[Start of section]

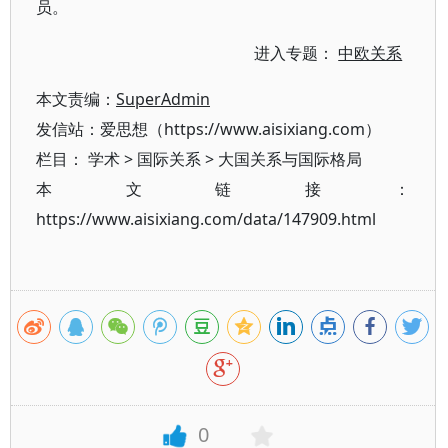
员。
进入专题：
中欧关系
本文责编：
SuperAdmin
发信站：爱思想（https://www.aisixiang.com）
栏目：
学术
>
国际关系
>
大国关系与国际格局
本文链接：
https://www.aisixiang.com/data/147909.html
0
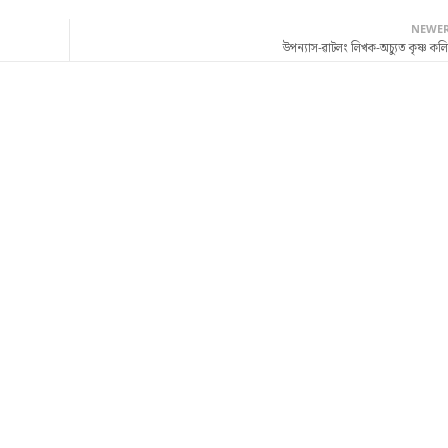
NEWE
উপন্যাস-ৱাটলং লিখক-অচ্যুত কৃষ্ণ কল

[End of section]

Could you return all of the entries above exactly, without any images?

(Answer below):
员。
进入专题：
中欧关系
本文责编：
SuperAdmin
发信站：爱思想（https://www.aisixiang.com）
栏目：
学术
>
国际关系
>
大国关系与国际格局
本文链接：
https://www.aisixiang.com/data/147909.html
0
NEWE
উপন্যাস-ৱাটলং লিখক-অচ্যুত কৃষ্ণ কল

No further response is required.